Task prompt. Whenever a line below holds the word "middle", count it once; report the total and nothing else.

Records excerpted from a collection
━━━━━━━━━━
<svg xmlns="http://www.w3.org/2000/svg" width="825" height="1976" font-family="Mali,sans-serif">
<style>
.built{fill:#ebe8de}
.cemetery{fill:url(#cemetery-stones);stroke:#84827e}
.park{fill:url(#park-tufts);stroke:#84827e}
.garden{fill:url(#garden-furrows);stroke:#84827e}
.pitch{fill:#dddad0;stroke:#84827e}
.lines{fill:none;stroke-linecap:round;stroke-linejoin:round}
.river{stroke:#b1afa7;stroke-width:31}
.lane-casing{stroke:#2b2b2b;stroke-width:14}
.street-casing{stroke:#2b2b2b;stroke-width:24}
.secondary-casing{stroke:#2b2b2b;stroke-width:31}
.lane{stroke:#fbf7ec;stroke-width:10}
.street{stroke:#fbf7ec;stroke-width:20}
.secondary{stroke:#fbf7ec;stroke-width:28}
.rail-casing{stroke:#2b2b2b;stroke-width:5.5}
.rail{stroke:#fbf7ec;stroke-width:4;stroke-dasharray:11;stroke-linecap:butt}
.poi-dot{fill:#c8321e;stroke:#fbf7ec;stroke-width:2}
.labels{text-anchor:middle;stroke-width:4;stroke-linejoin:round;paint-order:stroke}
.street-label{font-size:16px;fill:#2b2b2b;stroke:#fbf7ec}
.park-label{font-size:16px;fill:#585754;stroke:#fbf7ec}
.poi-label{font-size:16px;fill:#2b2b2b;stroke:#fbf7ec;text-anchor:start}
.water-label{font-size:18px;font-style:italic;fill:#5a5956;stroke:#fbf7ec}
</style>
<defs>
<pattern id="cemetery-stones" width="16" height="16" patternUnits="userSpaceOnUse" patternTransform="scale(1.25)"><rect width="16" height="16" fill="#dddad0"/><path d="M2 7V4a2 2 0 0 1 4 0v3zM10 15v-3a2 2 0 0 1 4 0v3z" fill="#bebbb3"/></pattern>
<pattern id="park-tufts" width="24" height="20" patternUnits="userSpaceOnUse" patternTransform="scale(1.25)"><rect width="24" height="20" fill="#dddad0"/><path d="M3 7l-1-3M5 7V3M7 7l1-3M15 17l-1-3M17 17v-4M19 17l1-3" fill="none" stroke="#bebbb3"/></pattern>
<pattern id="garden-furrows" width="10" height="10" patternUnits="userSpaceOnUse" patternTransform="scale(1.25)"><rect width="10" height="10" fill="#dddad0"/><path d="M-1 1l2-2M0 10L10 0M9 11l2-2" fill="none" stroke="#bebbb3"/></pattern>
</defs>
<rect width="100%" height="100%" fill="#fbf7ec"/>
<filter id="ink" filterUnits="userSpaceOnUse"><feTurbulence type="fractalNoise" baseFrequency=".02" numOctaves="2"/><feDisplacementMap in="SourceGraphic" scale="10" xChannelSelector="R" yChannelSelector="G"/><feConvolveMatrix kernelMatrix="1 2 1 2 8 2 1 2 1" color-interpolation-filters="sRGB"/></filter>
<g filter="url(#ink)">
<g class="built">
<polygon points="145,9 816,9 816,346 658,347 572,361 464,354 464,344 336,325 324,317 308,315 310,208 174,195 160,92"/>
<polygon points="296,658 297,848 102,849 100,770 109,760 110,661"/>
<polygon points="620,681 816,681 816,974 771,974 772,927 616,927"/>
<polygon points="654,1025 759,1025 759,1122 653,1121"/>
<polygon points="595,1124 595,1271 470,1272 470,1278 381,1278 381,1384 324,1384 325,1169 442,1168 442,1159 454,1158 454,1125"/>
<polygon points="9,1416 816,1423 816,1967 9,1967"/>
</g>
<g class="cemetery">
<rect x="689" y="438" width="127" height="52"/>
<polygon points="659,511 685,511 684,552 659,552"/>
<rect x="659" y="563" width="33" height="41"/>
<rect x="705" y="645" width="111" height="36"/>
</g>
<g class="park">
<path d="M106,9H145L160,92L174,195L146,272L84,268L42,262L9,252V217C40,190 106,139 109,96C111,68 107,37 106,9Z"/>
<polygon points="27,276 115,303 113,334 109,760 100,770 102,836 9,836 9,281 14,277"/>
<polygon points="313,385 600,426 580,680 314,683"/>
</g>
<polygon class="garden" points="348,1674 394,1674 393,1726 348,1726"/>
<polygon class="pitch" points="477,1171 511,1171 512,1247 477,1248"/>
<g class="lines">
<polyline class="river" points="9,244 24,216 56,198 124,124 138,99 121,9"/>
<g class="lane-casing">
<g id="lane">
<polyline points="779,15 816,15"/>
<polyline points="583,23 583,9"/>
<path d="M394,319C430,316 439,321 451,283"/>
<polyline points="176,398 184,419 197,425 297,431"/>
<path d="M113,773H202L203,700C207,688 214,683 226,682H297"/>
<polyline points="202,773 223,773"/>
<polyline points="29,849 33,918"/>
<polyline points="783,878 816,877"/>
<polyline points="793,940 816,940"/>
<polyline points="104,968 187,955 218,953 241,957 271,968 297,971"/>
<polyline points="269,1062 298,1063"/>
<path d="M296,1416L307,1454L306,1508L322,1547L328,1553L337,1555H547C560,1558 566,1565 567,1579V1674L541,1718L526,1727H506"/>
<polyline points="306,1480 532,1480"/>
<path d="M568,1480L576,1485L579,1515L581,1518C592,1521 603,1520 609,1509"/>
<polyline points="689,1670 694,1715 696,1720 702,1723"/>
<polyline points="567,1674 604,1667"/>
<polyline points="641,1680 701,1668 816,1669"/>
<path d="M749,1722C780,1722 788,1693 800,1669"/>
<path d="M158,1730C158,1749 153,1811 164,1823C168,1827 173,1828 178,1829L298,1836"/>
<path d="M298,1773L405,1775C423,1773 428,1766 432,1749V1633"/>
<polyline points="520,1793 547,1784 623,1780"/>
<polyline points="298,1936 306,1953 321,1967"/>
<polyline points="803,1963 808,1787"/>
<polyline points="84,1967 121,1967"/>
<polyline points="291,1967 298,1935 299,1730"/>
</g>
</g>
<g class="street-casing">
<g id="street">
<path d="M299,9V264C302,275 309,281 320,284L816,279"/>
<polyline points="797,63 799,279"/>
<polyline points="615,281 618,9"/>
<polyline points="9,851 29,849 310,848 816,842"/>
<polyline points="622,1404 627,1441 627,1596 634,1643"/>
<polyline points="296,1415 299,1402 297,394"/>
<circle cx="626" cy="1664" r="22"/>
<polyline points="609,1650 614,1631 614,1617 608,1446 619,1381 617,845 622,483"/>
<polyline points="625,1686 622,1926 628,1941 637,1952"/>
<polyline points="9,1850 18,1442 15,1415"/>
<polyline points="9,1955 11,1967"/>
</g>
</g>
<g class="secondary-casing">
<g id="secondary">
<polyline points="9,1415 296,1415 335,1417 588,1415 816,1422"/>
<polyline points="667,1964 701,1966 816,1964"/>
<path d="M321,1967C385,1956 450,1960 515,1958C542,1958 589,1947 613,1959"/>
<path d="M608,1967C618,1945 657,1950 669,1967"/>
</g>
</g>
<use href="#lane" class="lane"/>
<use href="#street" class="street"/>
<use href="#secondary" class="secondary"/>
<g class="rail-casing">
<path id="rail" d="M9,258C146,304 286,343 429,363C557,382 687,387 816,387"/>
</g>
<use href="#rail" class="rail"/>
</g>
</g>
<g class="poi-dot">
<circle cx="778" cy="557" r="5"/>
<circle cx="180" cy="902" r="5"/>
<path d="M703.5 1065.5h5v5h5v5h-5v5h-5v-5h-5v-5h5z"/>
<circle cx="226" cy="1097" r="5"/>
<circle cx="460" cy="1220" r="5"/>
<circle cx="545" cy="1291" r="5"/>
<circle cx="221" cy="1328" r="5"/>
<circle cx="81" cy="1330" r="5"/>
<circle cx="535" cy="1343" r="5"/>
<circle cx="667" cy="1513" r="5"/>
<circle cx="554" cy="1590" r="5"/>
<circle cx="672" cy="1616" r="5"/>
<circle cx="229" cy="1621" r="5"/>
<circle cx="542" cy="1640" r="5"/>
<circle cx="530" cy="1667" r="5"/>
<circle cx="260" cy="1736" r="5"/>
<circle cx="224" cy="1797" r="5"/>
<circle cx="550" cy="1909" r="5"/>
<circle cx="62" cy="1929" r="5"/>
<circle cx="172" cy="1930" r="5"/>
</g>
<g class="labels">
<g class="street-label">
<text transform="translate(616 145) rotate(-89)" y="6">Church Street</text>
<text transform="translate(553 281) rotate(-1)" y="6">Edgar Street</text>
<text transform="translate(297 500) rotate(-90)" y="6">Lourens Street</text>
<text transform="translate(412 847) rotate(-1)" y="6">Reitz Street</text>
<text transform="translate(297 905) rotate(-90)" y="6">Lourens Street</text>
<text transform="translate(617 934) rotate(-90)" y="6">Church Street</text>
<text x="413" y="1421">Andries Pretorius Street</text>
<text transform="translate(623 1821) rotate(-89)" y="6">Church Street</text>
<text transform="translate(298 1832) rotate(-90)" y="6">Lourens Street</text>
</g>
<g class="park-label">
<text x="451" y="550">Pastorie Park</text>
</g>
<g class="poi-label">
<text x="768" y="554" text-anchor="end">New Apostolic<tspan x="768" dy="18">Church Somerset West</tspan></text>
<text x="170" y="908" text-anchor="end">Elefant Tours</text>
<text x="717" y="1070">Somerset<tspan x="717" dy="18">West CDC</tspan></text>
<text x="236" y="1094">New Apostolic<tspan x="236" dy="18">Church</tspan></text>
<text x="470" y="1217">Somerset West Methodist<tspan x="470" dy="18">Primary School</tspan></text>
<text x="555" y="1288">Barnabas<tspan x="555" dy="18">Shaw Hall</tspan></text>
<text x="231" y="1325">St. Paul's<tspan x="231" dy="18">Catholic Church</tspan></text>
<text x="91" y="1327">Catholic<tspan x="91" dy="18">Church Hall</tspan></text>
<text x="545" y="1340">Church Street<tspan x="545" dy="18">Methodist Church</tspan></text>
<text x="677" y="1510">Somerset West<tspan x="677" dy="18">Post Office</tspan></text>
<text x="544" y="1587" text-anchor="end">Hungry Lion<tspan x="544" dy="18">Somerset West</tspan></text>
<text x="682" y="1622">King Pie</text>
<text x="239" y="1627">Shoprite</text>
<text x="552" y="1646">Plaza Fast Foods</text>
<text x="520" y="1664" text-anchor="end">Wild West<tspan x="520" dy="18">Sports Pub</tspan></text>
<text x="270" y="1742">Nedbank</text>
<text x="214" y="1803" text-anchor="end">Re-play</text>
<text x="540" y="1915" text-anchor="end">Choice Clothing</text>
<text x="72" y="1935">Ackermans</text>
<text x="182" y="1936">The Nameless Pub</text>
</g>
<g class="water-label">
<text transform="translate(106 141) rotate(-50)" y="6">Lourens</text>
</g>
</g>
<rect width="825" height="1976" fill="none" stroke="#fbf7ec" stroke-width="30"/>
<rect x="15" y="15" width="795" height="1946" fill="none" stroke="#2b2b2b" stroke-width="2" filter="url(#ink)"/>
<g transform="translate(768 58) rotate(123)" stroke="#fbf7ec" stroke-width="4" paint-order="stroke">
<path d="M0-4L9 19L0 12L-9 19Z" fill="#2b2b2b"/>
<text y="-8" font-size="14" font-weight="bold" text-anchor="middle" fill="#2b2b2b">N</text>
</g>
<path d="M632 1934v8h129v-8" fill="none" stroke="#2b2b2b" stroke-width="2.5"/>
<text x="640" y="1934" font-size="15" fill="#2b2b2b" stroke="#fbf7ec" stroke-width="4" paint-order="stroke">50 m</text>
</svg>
━━━━━━━━━━
Result of the exercise. 2